==== Data excerpts ====
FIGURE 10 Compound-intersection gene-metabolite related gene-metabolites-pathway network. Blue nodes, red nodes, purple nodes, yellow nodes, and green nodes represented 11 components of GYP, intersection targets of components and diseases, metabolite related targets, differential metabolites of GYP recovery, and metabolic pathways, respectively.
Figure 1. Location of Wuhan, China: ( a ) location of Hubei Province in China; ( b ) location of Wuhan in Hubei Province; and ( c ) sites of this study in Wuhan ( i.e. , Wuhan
====
==== Data excerpts ====
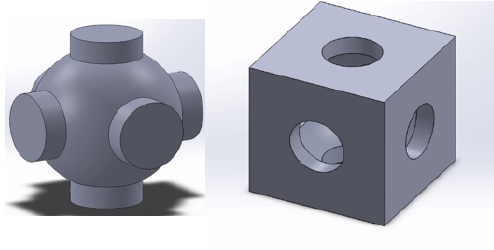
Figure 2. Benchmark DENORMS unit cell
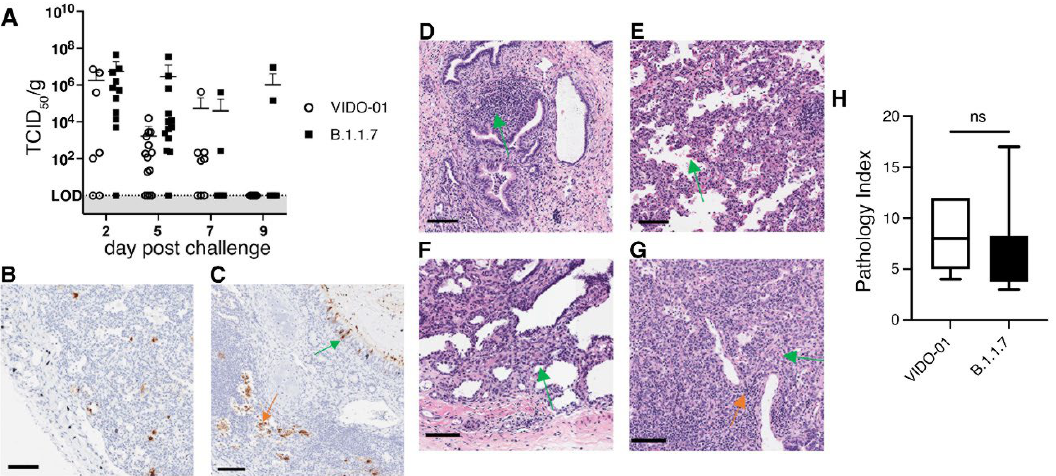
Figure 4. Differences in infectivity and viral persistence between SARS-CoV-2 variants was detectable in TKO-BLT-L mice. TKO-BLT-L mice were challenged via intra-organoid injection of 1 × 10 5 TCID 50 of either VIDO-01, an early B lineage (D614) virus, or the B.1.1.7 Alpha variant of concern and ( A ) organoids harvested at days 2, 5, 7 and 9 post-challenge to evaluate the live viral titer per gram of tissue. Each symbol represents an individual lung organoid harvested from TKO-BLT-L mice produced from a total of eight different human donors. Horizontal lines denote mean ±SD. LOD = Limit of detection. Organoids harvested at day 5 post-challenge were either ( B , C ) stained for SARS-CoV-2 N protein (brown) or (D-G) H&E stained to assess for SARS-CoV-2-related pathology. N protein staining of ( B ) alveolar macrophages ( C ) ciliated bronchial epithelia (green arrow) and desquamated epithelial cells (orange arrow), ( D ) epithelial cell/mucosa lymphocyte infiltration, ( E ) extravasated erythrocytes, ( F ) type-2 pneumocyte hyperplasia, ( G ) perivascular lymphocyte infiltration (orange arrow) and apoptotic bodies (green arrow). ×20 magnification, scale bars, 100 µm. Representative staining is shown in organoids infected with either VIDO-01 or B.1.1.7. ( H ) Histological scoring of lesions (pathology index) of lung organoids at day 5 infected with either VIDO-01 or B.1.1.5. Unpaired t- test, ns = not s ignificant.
====
Exercise objective:
Retrieve each line of the data in which the word "cell" can be found.

Your response:
Figure 2. Benchmark DENORMS unit cell
Figure 4. Differences in infectivity and viral persistence between SARS-CoV-2 variants was detectable in TKO-BLT-L mice. TKO-BLT-L mice were challenged via intra-organoid injection of 1 × 10 5 TCID 50 of either VIDO-01, an early B lineage (D614) virus, or the B.1.1.7 Alpha variant of concern and ( A ) organoids harvested at days 2, 5, 7 and 9 post-challenge to evaluate the live viral titer per gram of tissue. Each symbol represents an individual lung organoid harvested from TKO-BLT-L mice produced from a total of eight different human donors. Horizontal lines denote mean ±SD. LOD = Limit of detection. Organoids harvested at day 5 post-challenge were either ( B , C ) stained for SARS-CoV-2 N protein (brown) or (D-G) H&E stained to assess for SARS-CoV-2-related pathology. N protein staining of ( B ) alveolar macrophages ( C ) ciliated bronchial epithelia (green arrow) and desquamated epithelial cells (orange arrow), ( D ) epithelial cell/mucosa lymphocyte infiltration, ( E ) extravasated erythrocytes, ( F ) type-2 pneumocyte hyperplasia, ( G ) perivascular lymphocyte infiltration (orange arrow) and apoptotic bodies (green arrow). ×20 magnification, scale bars, 100 µm. Representative staining is shown in organoids infected with either VIDO-01 or B.1.1.7. ( H ) Histological scoring of lesions (pathology index) of lung organoids at day 5 infected with either VIDO-01 or B.1.1.5. Unpaired t- test, ns = not s ignificant.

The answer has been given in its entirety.